▶ _Do this_:
Extract every line of the material that contains the string "skCircle".

▶ _Records supplied_:
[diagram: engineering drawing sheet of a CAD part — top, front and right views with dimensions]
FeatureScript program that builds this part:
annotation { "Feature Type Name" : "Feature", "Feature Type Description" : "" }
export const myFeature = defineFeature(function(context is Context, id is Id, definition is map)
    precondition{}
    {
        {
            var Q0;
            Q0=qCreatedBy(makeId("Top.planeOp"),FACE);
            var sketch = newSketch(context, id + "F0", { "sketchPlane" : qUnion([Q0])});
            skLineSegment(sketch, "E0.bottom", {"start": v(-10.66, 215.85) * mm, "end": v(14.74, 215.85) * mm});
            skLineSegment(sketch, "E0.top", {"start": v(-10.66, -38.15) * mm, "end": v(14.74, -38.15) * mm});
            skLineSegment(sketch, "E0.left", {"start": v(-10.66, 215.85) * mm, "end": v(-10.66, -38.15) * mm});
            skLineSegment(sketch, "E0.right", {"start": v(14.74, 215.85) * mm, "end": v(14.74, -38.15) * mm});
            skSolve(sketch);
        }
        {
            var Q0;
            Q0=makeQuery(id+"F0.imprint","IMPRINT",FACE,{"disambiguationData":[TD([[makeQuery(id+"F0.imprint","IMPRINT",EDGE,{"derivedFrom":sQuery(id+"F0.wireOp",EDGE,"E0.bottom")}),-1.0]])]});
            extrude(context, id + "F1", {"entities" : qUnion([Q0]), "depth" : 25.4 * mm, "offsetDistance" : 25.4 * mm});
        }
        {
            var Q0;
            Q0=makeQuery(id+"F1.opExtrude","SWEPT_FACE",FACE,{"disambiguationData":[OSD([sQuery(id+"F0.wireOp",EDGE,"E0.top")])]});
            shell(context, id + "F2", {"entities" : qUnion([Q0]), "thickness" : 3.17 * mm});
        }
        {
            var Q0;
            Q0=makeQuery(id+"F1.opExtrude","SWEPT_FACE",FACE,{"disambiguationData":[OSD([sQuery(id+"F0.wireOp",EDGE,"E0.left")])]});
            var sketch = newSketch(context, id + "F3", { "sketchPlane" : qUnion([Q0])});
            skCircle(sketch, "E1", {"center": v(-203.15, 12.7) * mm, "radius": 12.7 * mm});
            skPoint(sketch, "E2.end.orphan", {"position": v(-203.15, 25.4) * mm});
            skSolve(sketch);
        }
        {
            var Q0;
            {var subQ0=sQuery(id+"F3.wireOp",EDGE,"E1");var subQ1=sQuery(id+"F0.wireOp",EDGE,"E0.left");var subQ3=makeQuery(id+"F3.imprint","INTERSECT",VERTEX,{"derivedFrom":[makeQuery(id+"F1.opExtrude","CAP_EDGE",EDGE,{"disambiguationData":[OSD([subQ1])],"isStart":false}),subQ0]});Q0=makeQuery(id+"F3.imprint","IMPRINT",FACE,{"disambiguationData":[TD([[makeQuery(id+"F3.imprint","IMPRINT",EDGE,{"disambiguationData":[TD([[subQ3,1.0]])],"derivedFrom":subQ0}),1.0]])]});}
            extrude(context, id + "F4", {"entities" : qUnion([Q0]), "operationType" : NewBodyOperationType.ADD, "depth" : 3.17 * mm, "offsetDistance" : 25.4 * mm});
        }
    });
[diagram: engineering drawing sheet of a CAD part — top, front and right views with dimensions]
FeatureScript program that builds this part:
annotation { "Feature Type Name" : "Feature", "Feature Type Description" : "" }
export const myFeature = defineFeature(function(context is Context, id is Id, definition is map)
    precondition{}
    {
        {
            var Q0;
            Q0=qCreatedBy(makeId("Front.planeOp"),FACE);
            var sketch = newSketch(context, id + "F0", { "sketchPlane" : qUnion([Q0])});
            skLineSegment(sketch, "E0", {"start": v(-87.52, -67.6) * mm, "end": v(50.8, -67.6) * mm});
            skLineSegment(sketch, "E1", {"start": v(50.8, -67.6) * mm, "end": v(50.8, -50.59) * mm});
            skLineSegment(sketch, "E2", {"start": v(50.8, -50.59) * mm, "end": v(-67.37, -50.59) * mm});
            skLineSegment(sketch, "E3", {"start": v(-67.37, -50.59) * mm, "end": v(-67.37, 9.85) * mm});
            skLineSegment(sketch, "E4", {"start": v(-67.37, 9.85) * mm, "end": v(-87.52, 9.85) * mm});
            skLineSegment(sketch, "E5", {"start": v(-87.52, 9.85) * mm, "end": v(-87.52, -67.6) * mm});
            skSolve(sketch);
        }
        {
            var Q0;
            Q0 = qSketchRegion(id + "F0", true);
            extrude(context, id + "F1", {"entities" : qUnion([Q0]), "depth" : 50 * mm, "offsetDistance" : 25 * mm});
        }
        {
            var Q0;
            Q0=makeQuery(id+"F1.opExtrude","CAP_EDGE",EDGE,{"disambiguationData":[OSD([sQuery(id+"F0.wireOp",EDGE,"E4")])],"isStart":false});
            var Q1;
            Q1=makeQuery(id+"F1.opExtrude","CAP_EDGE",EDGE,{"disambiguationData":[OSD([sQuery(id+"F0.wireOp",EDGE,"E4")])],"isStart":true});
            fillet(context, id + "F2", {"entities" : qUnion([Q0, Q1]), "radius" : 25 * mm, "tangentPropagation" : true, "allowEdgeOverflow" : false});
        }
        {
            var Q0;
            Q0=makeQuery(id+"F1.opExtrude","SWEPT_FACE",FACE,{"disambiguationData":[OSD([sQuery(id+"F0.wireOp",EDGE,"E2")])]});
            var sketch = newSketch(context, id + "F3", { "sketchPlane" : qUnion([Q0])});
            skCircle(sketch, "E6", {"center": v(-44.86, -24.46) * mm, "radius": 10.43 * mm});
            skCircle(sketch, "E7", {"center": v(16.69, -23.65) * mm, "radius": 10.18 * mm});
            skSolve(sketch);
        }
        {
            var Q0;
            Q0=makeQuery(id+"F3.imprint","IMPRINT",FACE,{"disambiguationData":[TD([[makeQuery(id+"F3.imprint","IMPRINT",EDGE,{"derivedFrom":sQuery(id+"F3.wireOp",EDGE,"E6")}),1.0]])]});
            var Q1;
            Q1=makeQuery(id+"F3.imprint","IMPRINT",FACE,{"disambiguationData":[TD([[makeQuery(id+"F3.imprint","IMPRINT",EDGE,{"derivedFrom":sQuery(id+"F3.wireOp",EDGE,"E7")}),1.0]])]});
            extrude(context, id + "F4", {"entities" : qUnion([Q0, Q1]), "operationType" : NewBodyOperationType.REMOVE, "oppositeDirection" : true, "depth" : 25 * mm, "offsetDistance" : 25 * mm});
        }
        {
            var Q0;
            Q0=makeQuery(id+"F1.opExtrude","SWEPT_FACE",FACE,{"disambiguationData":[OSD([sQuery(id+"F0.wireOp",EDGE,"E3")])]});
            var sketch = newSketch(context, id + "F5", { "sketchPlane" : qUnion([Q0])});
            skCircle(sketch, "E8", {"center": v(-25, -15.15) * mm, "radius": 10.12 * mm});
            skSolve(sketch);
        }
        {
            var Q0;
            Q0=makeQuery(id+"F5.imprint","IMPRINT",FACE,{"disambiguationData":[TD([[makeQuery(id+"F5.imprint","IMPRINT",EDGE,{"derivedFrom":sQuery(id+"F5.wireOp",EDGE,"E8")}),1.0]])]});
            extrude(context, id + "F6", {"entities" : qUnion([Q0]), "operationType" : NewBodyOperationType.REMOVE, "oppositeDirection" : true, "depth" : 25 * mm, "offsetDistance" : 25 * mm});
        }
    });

▶ _Written response_:
            skCircle(sketch, "E1", {"center": v(-203.15, 12.7) * mm, "radius": 12.7 * mm});
            skCircle(sketch, "E6", {"center": v(-44.86, -24.46) * mm, "radius": 10.43 * mm});
            skCircle(sketch, "E7", {"center": v(16.69, -23.65) * mm, "radius": 10.18 * mm});
            skCircle(sketch, "E8", {"center": v(-25, -15.15) * mm, "radius": 10.12 * mm});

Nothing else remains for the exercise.